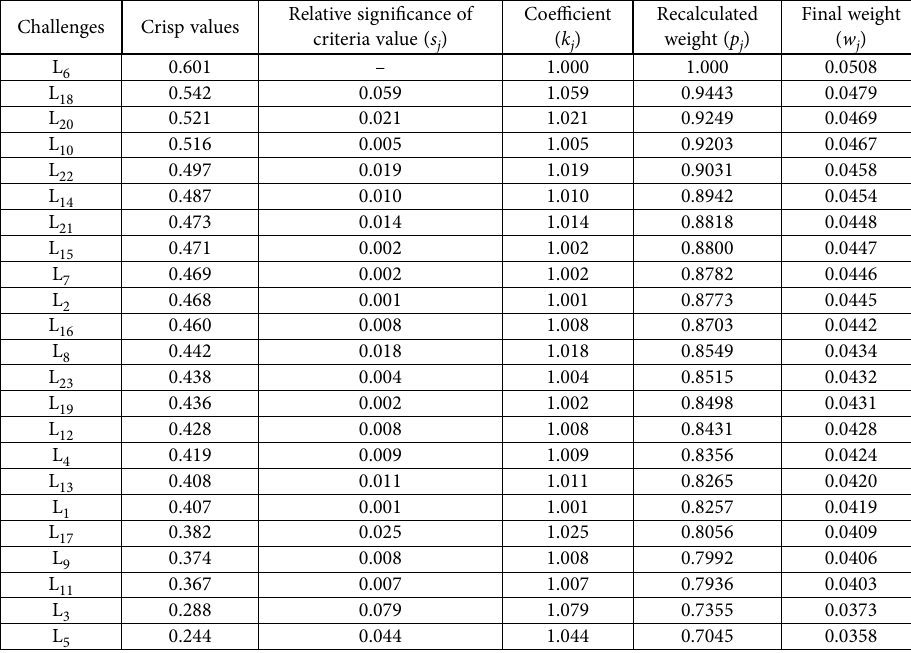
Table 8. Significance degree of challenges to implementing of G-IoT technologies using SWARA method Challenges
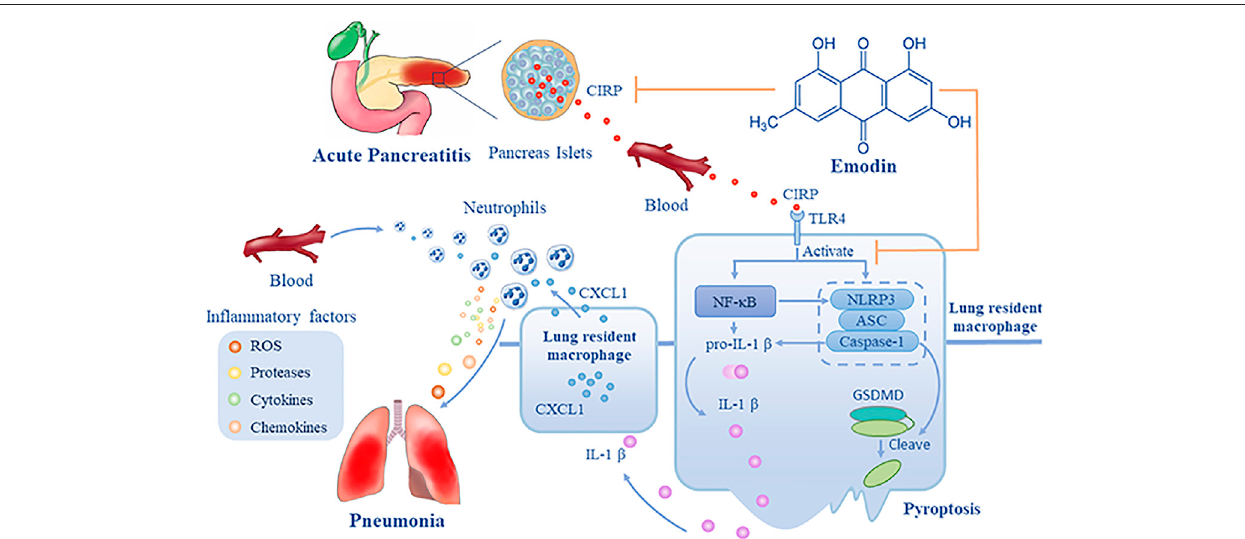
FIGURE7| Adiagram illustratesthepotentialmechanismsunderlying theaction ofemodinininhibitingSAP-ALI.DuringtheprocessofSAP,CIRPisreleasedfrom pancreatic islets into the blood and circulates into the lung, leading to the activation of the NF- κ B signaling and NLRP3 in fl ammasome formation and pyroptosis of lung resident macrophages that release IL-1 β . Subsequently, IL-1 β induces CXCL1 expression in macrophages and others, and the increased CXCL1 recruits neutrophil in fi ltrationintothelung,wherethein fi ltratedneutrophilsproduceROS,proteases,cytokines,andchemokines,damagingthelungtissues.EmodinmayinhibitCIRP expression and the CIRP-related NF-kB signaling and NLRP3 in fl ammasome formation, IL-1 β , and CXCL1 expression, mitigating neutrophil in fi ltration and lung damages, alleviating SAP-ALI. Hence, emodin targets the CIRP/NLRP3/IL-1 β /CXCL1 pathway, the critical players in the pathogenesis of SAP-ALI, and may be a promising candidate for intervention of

···

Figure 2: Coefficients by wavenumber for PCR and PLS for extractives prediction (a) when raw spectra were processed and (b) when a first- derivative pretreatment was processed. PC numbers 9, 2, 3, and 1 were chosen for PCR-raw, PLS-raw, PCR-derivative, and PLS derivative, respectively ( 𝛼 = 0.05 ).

···

WHAT YOU ARE ASKED TO DO | In the entries above, every line from the line with "Table 8. Significance" to the line with "FIGURE7| Adiagram illustratesthepotentialmechanismsunderlying" is to be printed exactly, with both ends included and pictures excluded.

TASK OUTPUT |
Table 8. Significance degree of challenges to implementing of G-IoT technologies using SWARA method Challenges
FIGURE7| Adiagram illustratesthepotentialmechanismsunderlying theaction ofemodinininhibitingSAP-ALI.DuringtheprocessofSAP,CIRPisreleasedfrom pancreatic islets into the blood and circulates into the lung, leading to the activation of the NF- κ B signaling and NLRP3 in fl ammasome formation and pyroptosis of lung resident macrophages that release IL-1 β . Subsequently, IL-1 β induces CXCL1 expression in macrophages and others, and the increased CXCL1 recruits neutrophil in fi ltrationintothelung,wherethein fi ltratedneutrophilsproduceROS,proteases,cytokines,andchemokines,damagingthelungtissues.EmodinmayinhibitCIRP expression and the CIRP-related NF-kB signaling and NLRP3 in fl ammasome formation, IL-1 β , and CXCL1 expression, mitigating neutrophil in fi ltration and lung damages, alleviating SAP-ALI. Hence, emodin targets the CIRP/NLRP3/IL-1 β /CXCL1 pathway, the critical players in the pathogenesis of SAP-ALI, and may be a promising candidate for intervention of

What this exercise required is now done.